Шлакоблочный садовый домик гостье тоже понравился. Печку топить Анатолий не стал, на двухконфорной плитке вскипятил воду в чайнике. Маня осматривала участок, позвал ее.
— Давай чаю попьем, есть и кофе.
— Мне кофе.
Домик небольшой, кухня отделена от комнаты дощатой перегородкой, за ней в комнате две кровати по боковым стенам, в торце под окном старинный сундук со всяким тряпьем.
Сидели по разным сторонам самодельного стола, придвинутого к окну.
Анатолий достал с полочки кулек с конфетами.
— Вот вместо сахара, я его забываю купить, так ты с конфетами вприкуску.
— Спасибо. А у тебя здесь очень здорово, я там малины немного поела, ничево?
— Да на здоровье.
— Толя, скажи, а у тебя деньги есть?
«Странный вопрос».
— Есть.
— А сколько?
— Рублей пятьсот, купить кое-што надо.
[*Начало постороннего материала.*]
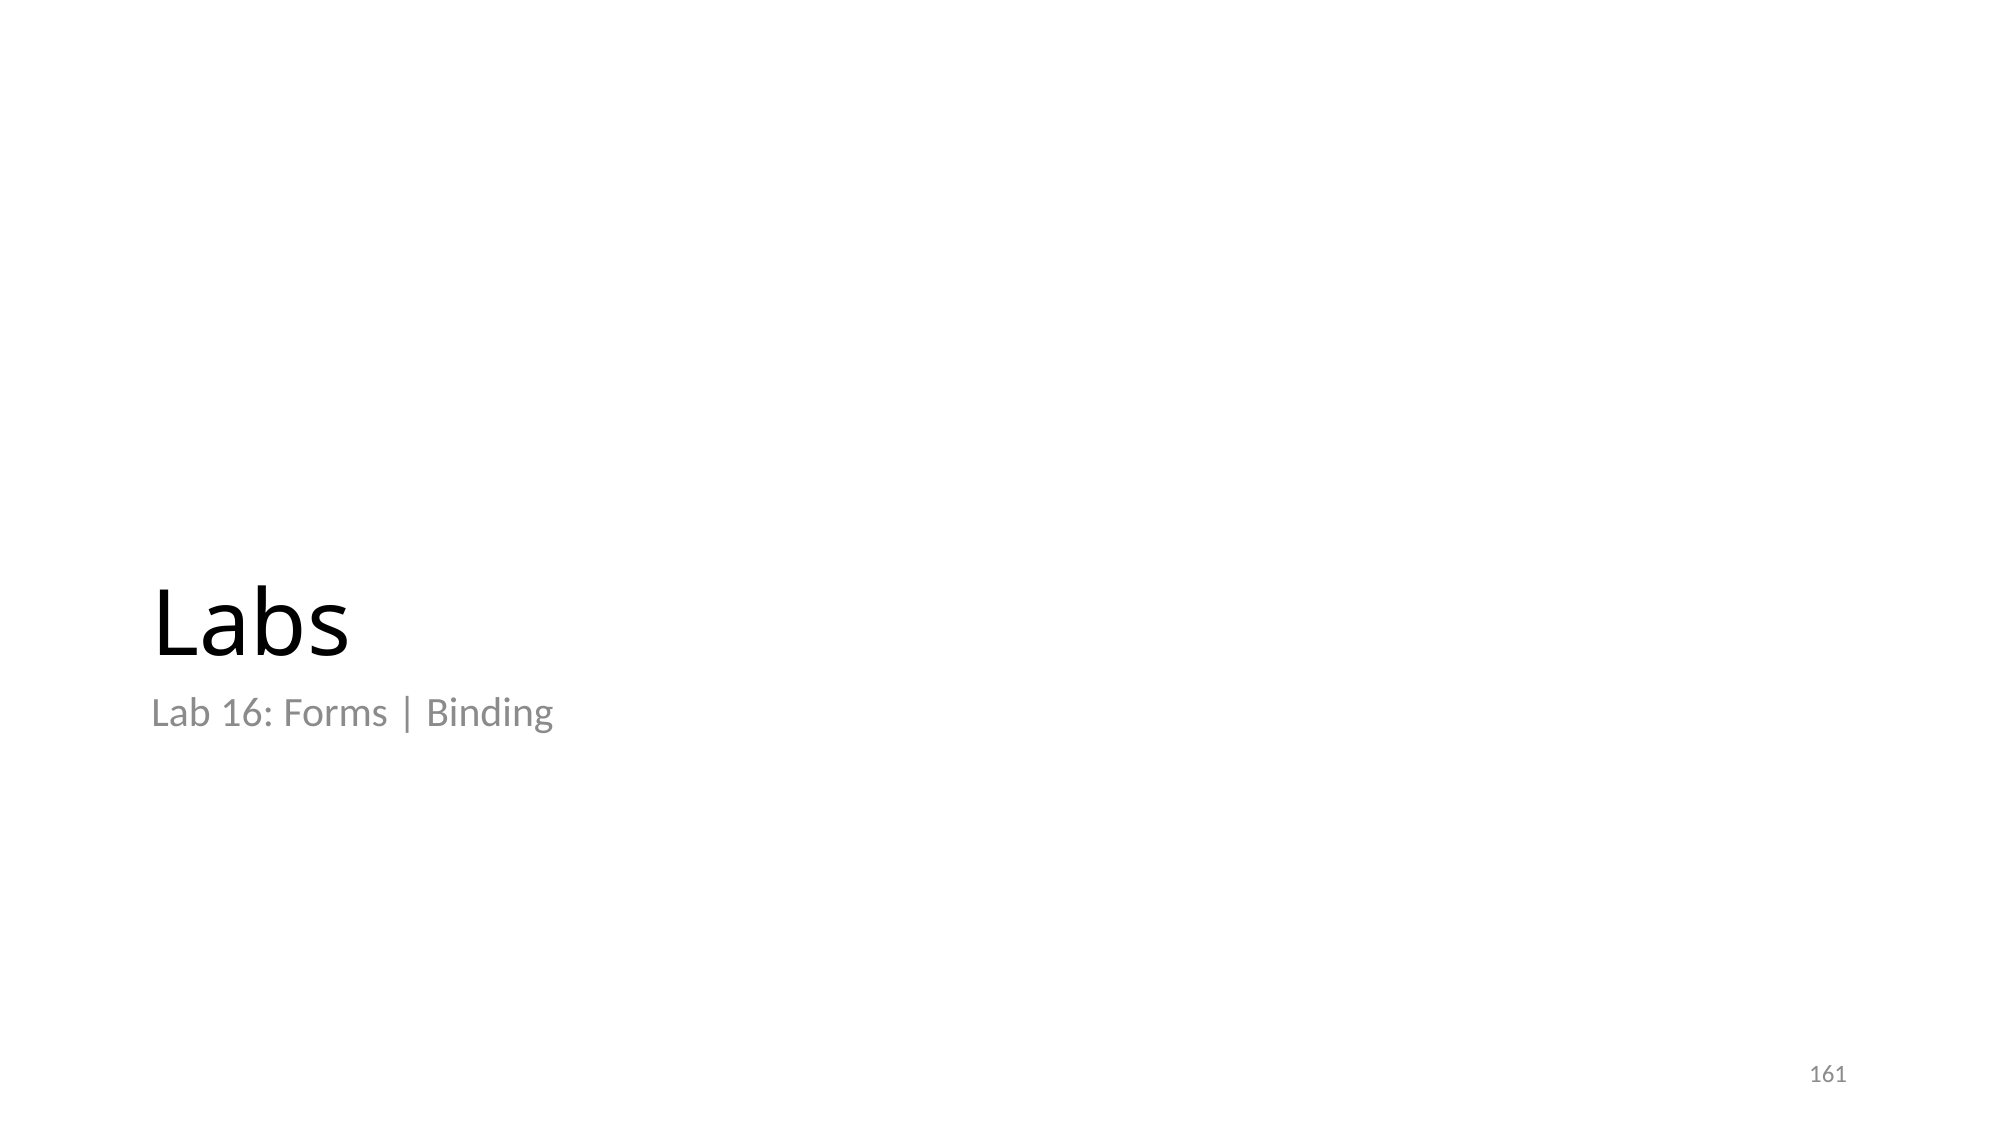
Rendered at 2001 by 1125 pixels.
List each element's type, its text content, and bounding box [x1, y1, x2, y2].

list Lab 16: Forms | Binding [136, 683, 1862, 975]
title Labs [136, 280, 1862, 683]
slide_number 161 [1412, 1042, 1863, 1103]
А што?
— Да так просто.
Попили, он чай, она кофе, он покурил.
— Ты щас чем займешься?
— Мне как раз малину надо обрезать, потом грядки перекопать.
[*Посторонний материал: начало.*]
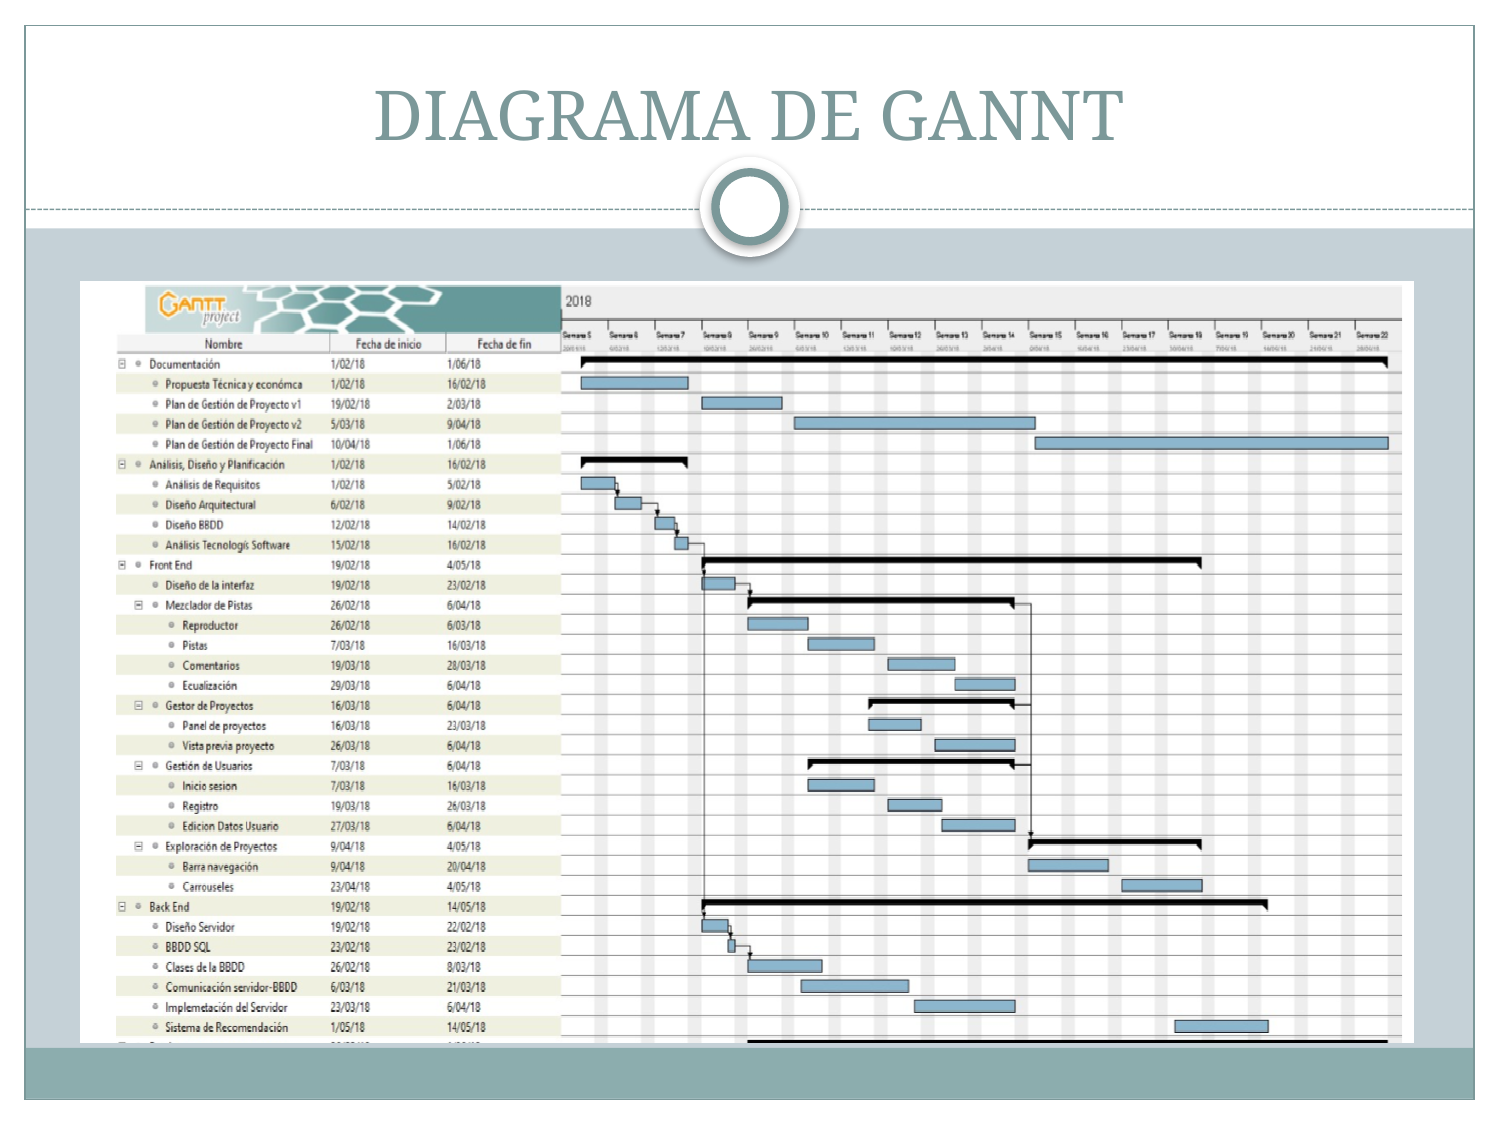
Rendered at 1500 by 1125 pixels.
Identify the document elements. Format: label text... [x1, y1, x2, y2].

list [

— А я отдохну маленько, можно?
— Да отдыхай, вон две кровати, ложись на любую.
Маня оплела его паутиной взгляда и своим напевным голосом произнесла растяжно: «А я лягу-прилягу».
— Прилегай, а я пошел работать.
Пока отыскал в сарайчике секатор, потом верхонки, пока определял, с какого края лучше начать, прошло минут пятнадцать и только было собрался проредить намеченный разросшийся куст, тут голос Мани и настиг его, странный голос, показалось, с надрывом отчаянья.
— Толя-я, зайди, Толя-я.
«Тьфу, черт, вот навязалась на мою головушку. Че у нее там?»
Тут же бросил секатор, скинул верхонки, быстро пошел к домику.
Она лежала на койке дочери, без всего, глаза сразу зацепили вытянутые по швам руки и деревянную недвижность худоватого подросткового тельца. Он про себя механически отметил, что вид обнаженной девушки его не возбуждает, причину этого выяснять некогда.
— Вот, Толя, я готова.
У него в голове хаотично метались огрызки мыслей, сразу не удавалось собрать из них что-либо вразумительное.
А она по своему оценила его молчание.
— Да ты не бойся, я никому не скажу, ты мне зато дай денег, пятьсот рублей, которые есть и учти, ты у меня первый будешь.
Огрызки слепились в цельное, жестокое, но иное любое могло быть не ейственным.